Looking at exhibit 5. 1 below (Mc Daniel Jr. , & Gates, 2007) this is another example of Qualitative versus Quantitative research one can see that the types of questions qualitative research is based on probing to a small sample size and the information that is being gathered is substantial. Quantitative is limited probing and the sample size are large and the information that is gathered varies. Requirements for administration for qualitative is an interviewer with special skills and the analysis is subjective and interpretive.
Hardware is tape recorders, projection devices, video recorders, pictures etc. Qualitative research requires interviewer with fewer special skills or not interviewer and the analysis is statistical, summation. The hardware is questionnaires, computers and printouts. The degree of replicability for qualitative is low, and for quantitative is high. Researcher training for qualitative is psychology, sociology, consumer behavior etc and quantitative research is more statistical, decision support systems, computer programming etc.
Type of research for qualitative is exploratory and quantitative is descriptive or casual (Mc Daniel Jr. , & Gates, 2007) [pic] * Exhibit 5. 1 obtained from (Mc Daniel Jr. , & Gates, 2007) Tools Used For Each Approach Qualitative approaches consist of focus groups, ethnographic research and in-depth interviews. Focus groups allow participants to gather new ideas and allow participants to feed off each other’s energy in order to determine what the big picture really is.

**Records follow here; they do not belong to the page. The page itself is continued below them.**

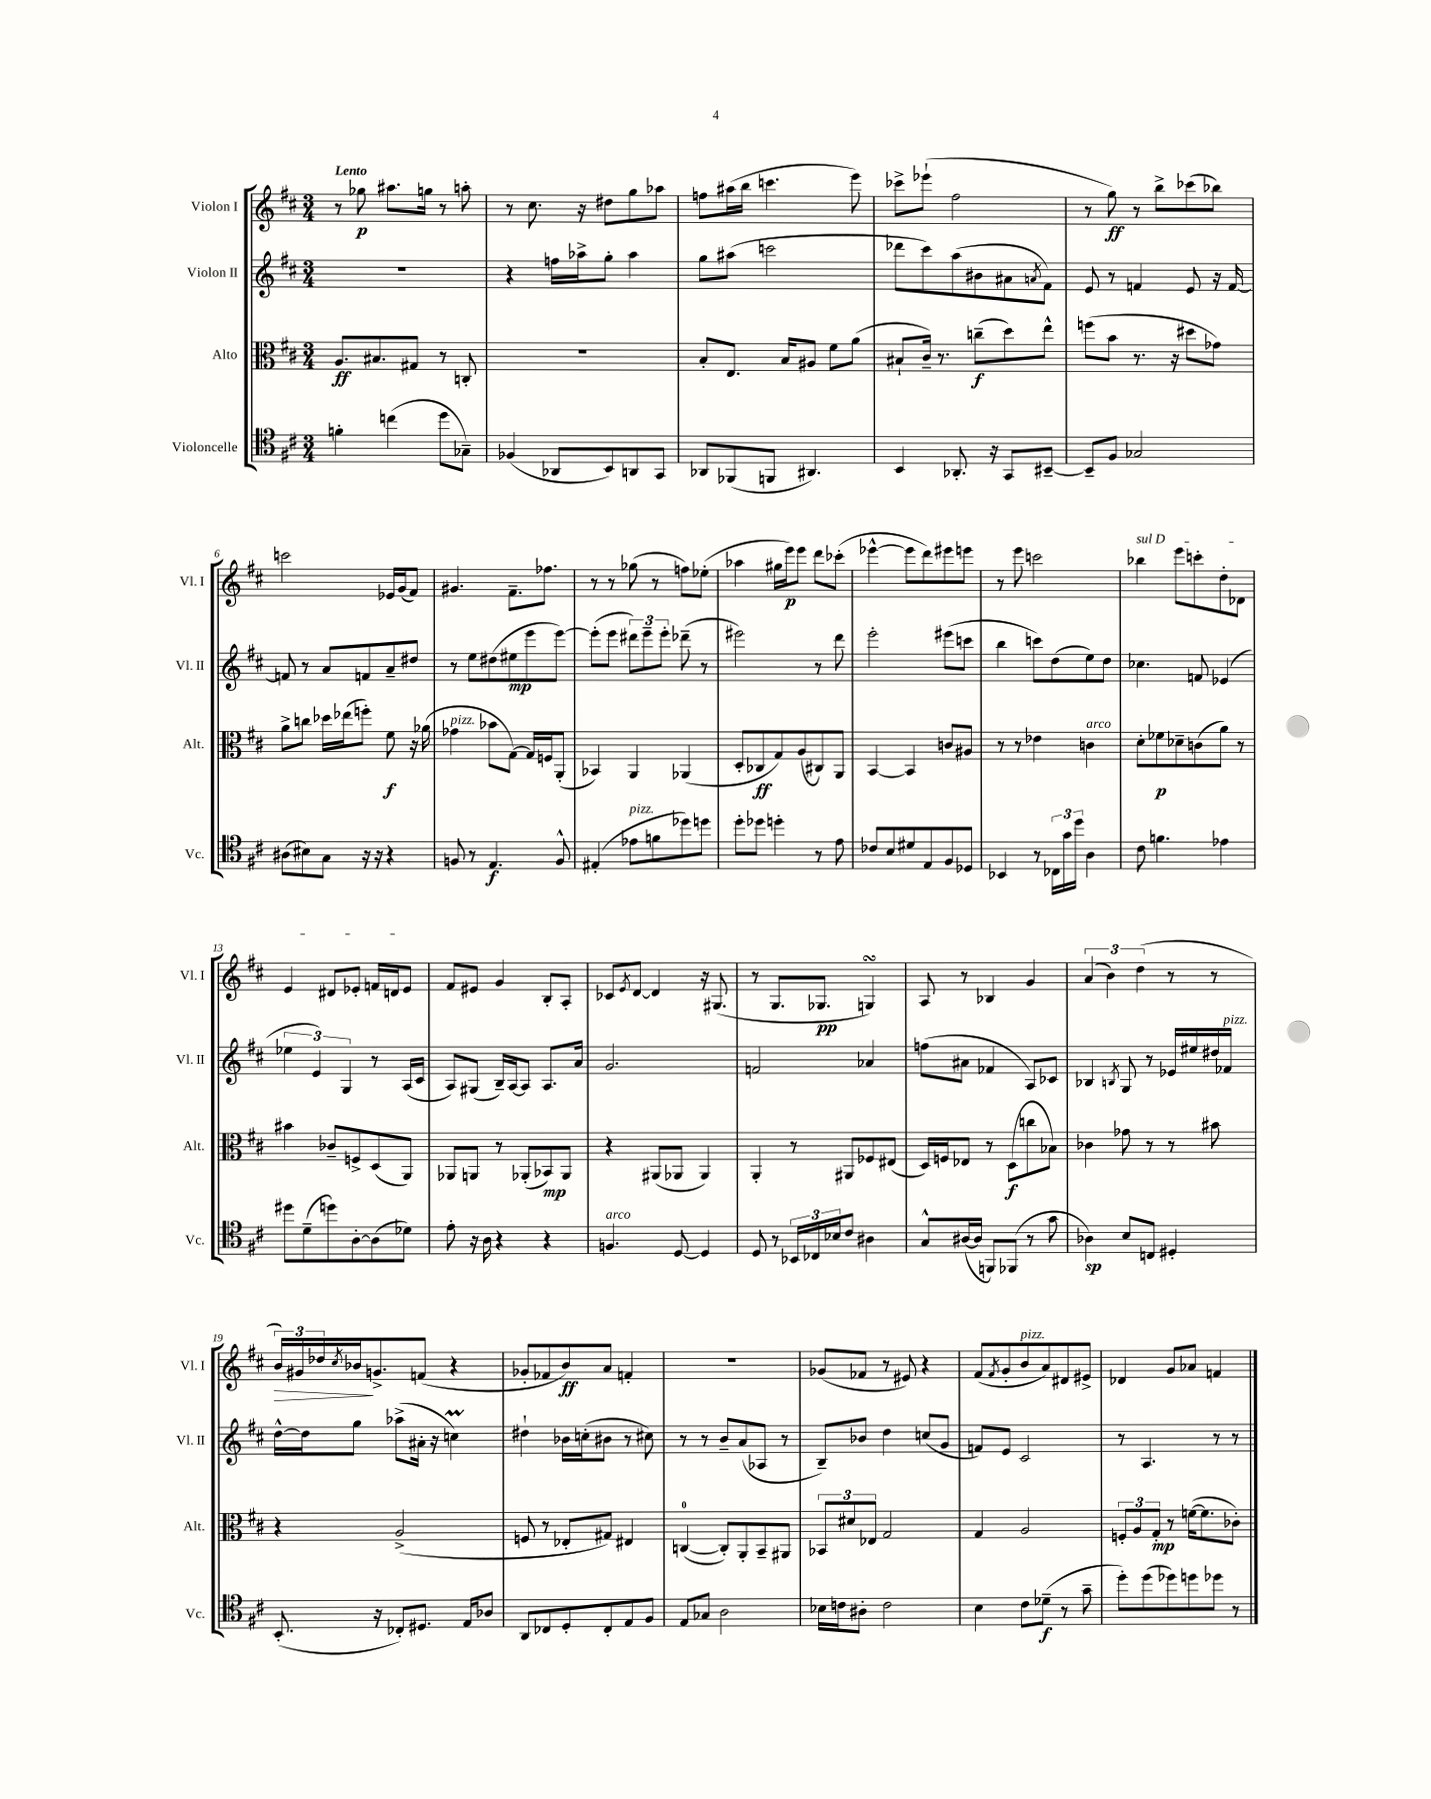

**kern	**kern	**kern	**kern
*staff4	*staff3	*staff2	*staff1
*clefC4	*clefC3	*clefG2	*clefG2
*k[f#c#]	*k[f#c#]	*k[f#c#]	*k[f#c#]
*M3/4	*M3/4	*M3/4	*M3/4
4f'\	8.A/L	2.r	8r
.	.	.	8gg-\
.	8.B#/	.	.
(4cc\	.	.	8.aa#\L
.	8G#/J	.	.
.	.	.	16gg\Jk
8dd\L	8r	.	8r
8G-~\J)	8C'/	.	8aa'\
=	=	=	=
(4F-/	2.r	4r	8r
.	.	.	8.cc#\
8AA-/L	.	16ff\LL	.
.	.	16aa-^\J	16r
8BB/)	.	8gg'\J	8dd#\L
8AA/	.	4aa-\	8gg\
8GG/J	.	.	8aa-\J
=	=	=	=
8AA-/L	8B'/L	8gg\L	8ff\L
(8FF-/	8.E/J	(8aa#\J	(16aa#\L
.	.	.	16bb\JJ
8FF/J	.	2ccc\	4.ccc\
.	16B/LK	.	.
4.AA#/)	8A#/J	.	.
.	8f#\L	.	.
.	(8a\J	.	8eee\)
=	=	=	=
4BB/	8B#`/L	8ddd-\L	8ccc-^\L
.	16c#~/Jk)	8ccc#\)	(8eee-`\J
.	8.r	.	.
8.AA-'/	.	(8aa\	2ff#\
.	(8cc~\L	8b#\	.
16r	.	.	.
8GG/L	8dd\)	8a#\	.
.	.	8qa/	.
[8BB#~/J	8ee^^\J	8f#\J)	.
=	=	=	=
8BB#~/]L	(8ff\L	8e/	8r
8F#/J	8b\J	8r	8gg\)
2G-/	8.r	4f/	8r
.	.	.	8bb^\L
.	16r	.	.
.	8dd#\L	8e/	(8ccc-\
.	8g-\J)	16r	8bb-\J)
.	.	[16f/	.
=	=	=	=
(8A#\L	8a^\L	8f/]	2ccc\
8B#\)	8cc\J	8r	.
8G\J	16dd-\LL	8a/L	.
.	(16ee-\J	.	.
16r	8ff'\J)	8f/	.
16r	.	.	.
4r	8f#\	8a~/	16e-/LL
.	.	.	(16g/J
.	16r	8dd#/J	8f#/J)
.	(16a-\	.	.
=	=	=	=
8F/	4g-\	8r	4.g#/
8r	.	8ee\L	.
4.E/	8b-\L	(8dd#\	.
.	[8G\J)	8ee#\	8.f#~\L
.	16G/]LL	8eee\	.
.	16F/J	.	8.ff-\J
8F^^/	(8AA'/J	[8eee\J)	.
=	=	=	=
(4E#'/	4BB-/)	(8eee'\]L	8r
.	.	8eee\J	8r
8e-\L	4AA/	12ddd#\L)	(8gg-\
.	.	12eee~\	.
8f\	.	.	8r
.	.	12eee'\J	.
8dd-\)	(4AA-/	(8ddd-~\	8ff\L)
8dd\J	.	8r	(8ee-'\J
=	=	=	=
8dd'\L	8D'/L	2eee#\)	4aa-\
8dd-\J	8C-/	.	.
4dd'\	8G/)	.	16gg#\LL
.	.	.	16eee\J)
.	(8A/	.	8eee\J
8r	8C#/)	8r	8ddd\L
8e\	8AA/J	8ddd\	(8ccc-'\J
=	=	=	=
8c-/L	[4BB/	2eee'\	[4eee-^^\
8B/	.	.	.
8d#/	4BB/]	.	8eee-\]L
8E/	.	.	8ddd\)
8F#/	8c/L	(8eee#\L	8eee#\
8D-/J	8A#/J	8ccc\J	8eee\J
=	=	=	=
4BB-/	8r	4bb\	8r
.	8r	.	8eee\
8r	4e-\	8ccc\L)	2ccc\
24C-\LL	.	(8dd\	.
24g\	.	.	.
24dd\JJ	.	.	.
4A\	4c\	8ee\)	.
.	.	8dd\J	.
=	=	=	=
8c#\	8d'\L	4.cc-\	4bb-\
4.f\	8f-\	.	.
.	8d-~\	.	8eee\L
.	(8c\	8f/	8ccc'\
4e-\	8a\J)	(4e-/	8dd'\
.	8r	.	8d-\J
=	=	=	=
8dd#\L	4b#\	6ee-\	4e/
(8d~\	.	.	.
.	.	6e/)	.
8dd\)	8c-~/L	.	8d#/L
.	.	6G/	.
[8A'\	8F^/	.	8e-'/J
(8A\]	(8D/	8r	16f/LL
.	.	.	16d/J
8d-\J)	8AA/J)	(16A/LL	8e-/J
.	.	16c#/JJ	.
=	=	=	=
8e'\	8AA-/L	8A/L)	8f#/L
16r	8AA/J	(8G#/J	8e#/J
16A\	.	.	.
4r	8r	16B~/LL)	4g/
.	.	[16A/J	.
.	(8AA-'/L	8A/]J	.
4r	8BB-/)	8.A/L	8B'/L
.	8AA-/J	.	8A'/J
.	.	16a/Jk	.
=	=	=	=
4.F/	4r	2.g/	8c-/L
.	.	.	8qe/
.	.	.	[8d/J
.	(8AA#/L	.	4d/]
[8D/	8AA-/J	.	.
4D/]	4AA-/)	.	16r
.	.	.	(8.G#/
=	=	=	=
8D/	4AA'/	2f/	8r
8r	.	.	8.G/L
24BB-/LL	8r	.	.
24C-/	.	.	.
.	.	.	8.G-/J
24B-/J	.	.	.
8c#/J	8AA#/L	.	.
4A#\	8F-/	4a-/	4G/)
.	(8E#/J	.	.
=	=	=	=
8G^^/L	16D/LL)	(8ff\L	8A/
.	16F/J	.	.
([16A#/L	8E-/J	8a#\J	8r
16A#/]JJ	.	.	.
8FF/L)	8r	4f-/	4B-/
(8FF-/J	(8D\L	.	.
8r	8cc\	8A/L)	4g/
8g\	8B-\J)	8c-/J	.
=	=	=	=
4A-\)	4c-\	4B-/	(6a/
.	.	.	6b\)
.	.	8qB/	.
8B/L	8g-\	8G/	.
.	.	.	(6dd\
8C/J	8r	8r	.
4D#'/	8r	16e-/LL	8r
.	.	16ee#/	.
.	8b#\	16dd#/	8r
.	.	16f-/JJ	.
=	=	=	=
(8.BB'/	4r	[16dd^^\LL	24b/LL)
.	.	.	24g#/
.	.	16dd\]J	.
.	.	.	24dd-/
.	.	.	8qcc#/
.	.	8gg\J	16b-/J
16r	.	.	8.g^/
8C-'/L)	(2A^/	(8aa-^\L	.
8.D#/J	.	16a#'\Jk	(8f/J
.	.	16r	.
.	.	4cc\)	4r
16E/LK	.	.	.
8A-/J	.	.	.
=	=	=	=
8AA/L	8F/	4dd#`\	8g-'/L
8C-/	8r	.	8f-/
8D'/	8E-'/L	16b-\LL	8b/)
.	.	(16cc'\J	.
8C-'/	8G#/J)	8b#\J	8a/J
8E/	4E#/	8r	4f'/
8F#/J	.	8cc#\)	.
=	=	=	=
8E/L	([4C/	8r	2.r
8G-/J	.	8r	.
2A\	8C'/]L)	8b~/L	.
.	8AA'/	(8a/	.
.	8BB~/	8A-/J	.
.	8AA#/J	8r	.
=	=	=	=
16B-\LL	12BB-/L	8B~/L)	(8g-/L
16c\J	.	.	.
.	12d#/	.	.
8A#'\J	.	8b-/J	8f-/J
.	12E-/J	.	.
2c\	2G/	4dd\	8r
.	.	.	8e#/)
.	.	(8cc/L	4r
.	.	8g/J	.
=	=	=	=
4B\	4G/	8f/L)	(8f#/L
.	.	.	8qf#/
.	.	8e/J	8g'/
8c#\L	2A/	2c#/	8b/
(8d-~\J	.	.	8a/)
8r	.	.	8d#/
8g~\	.	.	8e#^/J
=	=	=	=
8dd'\L)	12F'/L	8r	4d-/
.	12A/	.	.
(8dd\	.	4.A/	.
.	12G'/J	.	.
8dd-\)	8r	.	8g/L
8dd\	([16f\LK	.	8a-/J
.	8.f\]	.	.
8dd-\J	.	8r	4f/
8r	8c-'\J)	8r	.
==	==	==	==
*-	*-	*-	*-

It allows a company to understand their audience and determine what their attitudes, hopes and dreams are for the specific product or service. Ethnographic research means understanding its audience and going to the audience’s environment in order to determine what shapes their behavior. It allows a company to understand and observe the subconscious habits and emotions surrounding a product’s use. In-depth interviews are another approach to explore and understand information about the audience. This allows a company to establish rapport with their audience and truly understand their perspectives.
Quantitative approaches consist of telephone, mail and online surveys. All survey methodologies consist of complete and accurate data that portrays the target market. Surveys are ideal to measure a company’s product/service image and awareness, evaluate advertising effectiveness, track customer satisfaction, and identify buyer behavior and market segmentation, and measure product/service preferences, needs and acceptance (Research BM, 2009). Summary This paper went over the different research methodologies such as primary and secondary research.
This paper also discussed the advantages and disadvantages of each research method and the difference between qualitative data and quantitative data and the tools to each and the reasons companies choose that type of research. In short, the choice of using qualitative or quantitative should be determined through the situation that is at hand. Each methodology is different and knowing what type of problem that is at hand is the right step towards finding a solution to each problem or finding multiple ways in which a company can address a problem.